Second, the authors' failure to differentiate between the various preservation strategies for flora as opposed to fauna, and the very different histories of bio­diversity creation and preservation in these two realms of non-human life, is dis­turbing. Like many preservationists writing in public fora, they conflate the term 'biodiversity' with the more narrow (however valid) concern for wildlife con­servation. The appropriation of the term biodiversity as a code for large mammal conservation is nothing less than a political slight of hand that allows, again, the blaming of the weakest actors. It also obscures the history of flora biodiversity. Practices such as saving unusual species, protecting species by keeping them in situ and ex situ, and creating varieties through agriculture and other management practices predates the invention of the term. The trumpeteers of preserving bio­diversity might reluctantly relegate these past achievements of mere farmers to the realm of what Harold Brookfield and Christine Padoch have coined as, 'agro­biodiversity'. Nevertheless, they would likely not be willing to provide opportun­ities to smallholders to create biodiversity for future generations. As the authors point out, not all local people engage in these practices, nor do they hope for the same ends, nor do they live in static communities. But they do suggest that people only destroy rather than create biodiversity, and that both the problems and the solutions are local rather than highly integrated into global systems of trade and politics. If the authors' concern is complexity, however, it seems odd to have to point out that the social dimensions of conservation are much more complex. They also require much more difficult to enforce solutions than increased reserve protection and coercive management. What to do about wildlife? It remains a puzzle.

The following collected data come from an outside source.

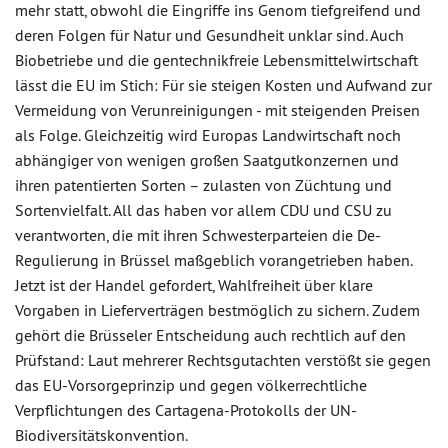
mehr statt, obwohl die Eingriffe ins Genom tiefgreifend und
deren Folgen für Natur und Gesundheit unklar sind. Auch
Biobetriebe und die gentechnikfreie Lebensmittelwirtschaft
lässt die EU im Stich: Für sie steigen Kosten und Aufwand zur
Vermeidung von Verunreinigungen - mit steigenden Preisen
als Folge. Gleichzeitig wird Europas Landwirtschaft noch
abhängiger von wenigen großen Saatgutkonzernen und
ihren patentierten Sorten – zulasten von Züchtung und
Sortenvielfalt. All das haben vor allem CDU und CSU zu
verantworten, die mit ihren Schwesterparteien die De-
Regulierung in Brüssel maßgeblich vorangetrieben haben.
Jetzt ist der Handel gefordert, Wahlfreiheit über klare
Vorgaben in Lieferverträgen bestmöglich zu sichern. Zudem
gehört die Brüsseler Entscheidung auch rechtlich auf den
Prüfstand: Laut mehrerer Rechtsgutachten verstößt sie gegen
das EU-Vorsorgeprinzip und gegen völkerrechtliche
Verpflichtungen des Cartagena-Protokolls der UN-
Biodiversitätskonvention.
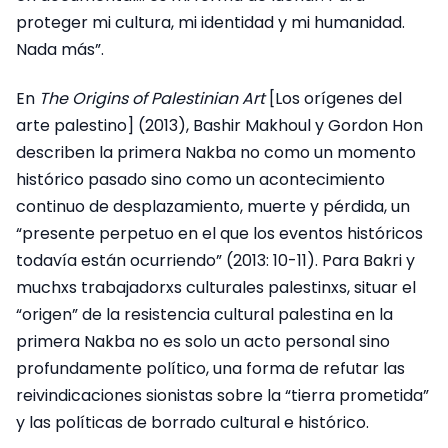
proteger mi cultura, mi identidad y mi humanidad.
Nada más”.
En
The Origins of Palestinian Art
[Los orígenes del
arte palestino] (2013), Bashir Makhoul y Gordon Hon
describen la primera Nakba no como un momento
histórico pasado sino como un acontecimiento
continuo de desplazamiento, muerte y pérdida, un
“presente perpetuo en el que los eventos históricos
todavía están ocurriendo” (2013: 10-11). Para Bakri y
muchxs trabajadorxs culturales palestinxs, situar el
“origen” de la resistencia cultural palestina en la
primera Nakba no es solo un acto personal sino
profundamente político, una forma de refutar las
reivindicaciones sionistas sobre la “tierra prometida”
y las políticas de borrado cultural e histórico.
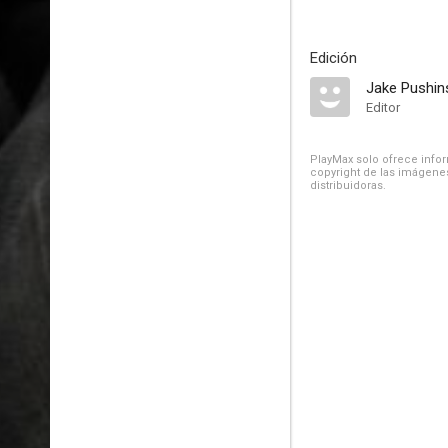
Edición
Jake Pushin
Editor
PlayMax solo ofrece inform
copyright de las imágenes
distribuidoras.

The authors' point of view demonstrates a critical contradiction within the preservationist's strategy: it hasn't changed much since something called 'environmentalism' was actually in the role of the underdog. This self-image and its tactical politics were constructed decades ago; they no longer fit today's world (that they helped shape), let alone some unforeseen future. One of the most signifi­cant changes at the beginning of this new century is the great rationalised power of the conservation community, its normalisation within government, the founda­tion world, as a 'scientific endeavour' and in much everyday practice. This sort of power and legitimacy no longer fits the conservation community's earlier identity as the morally driven challengers of overdevelopment and modernisation. The leaders of the conservation community, who operate as much out of big offices and dressed in three-piece suits as in jeans and tee-shirts, still have not dealt with the ambiguities of battles on different terrains of power. Their failures on the ground in some places highlight the inappropriateness of their strategies to legally enclose nature. At the same time, they need to recognise and acknowledge their successes (and, in some cases, their overachievements) rather than depending on tired discourses of impending global doom and disaster. It's time to move on, to construct a new approach to the future.

This future will require more compromise and alliances with those who promote forms of resource use other than those which enable only scientists and their armed guards access to certain lands. This future will require more specificity in understanding particular conservation contexts. This future means not only at­tending to the cultural and resource management practices of so-called 'local, traditional' communities but the circumstances of people and places constantly changing and producing local and global histories, local and global political economies, and localised and globalised natures. This future requires more site­specific answers to conservation challenges that emerge from the intersections of national and global forces within particular sites; generalist answers like enclosure and criminalisation of subsistence activities have been revealed as non-solutions. This future, like the present and past, is dynamic; it will have its successes and failures. But ultimately, our ability to better conserve biological diversity will depend on a more sophisticated engagement with the political, economic and ecological complexities that define the environments we live in.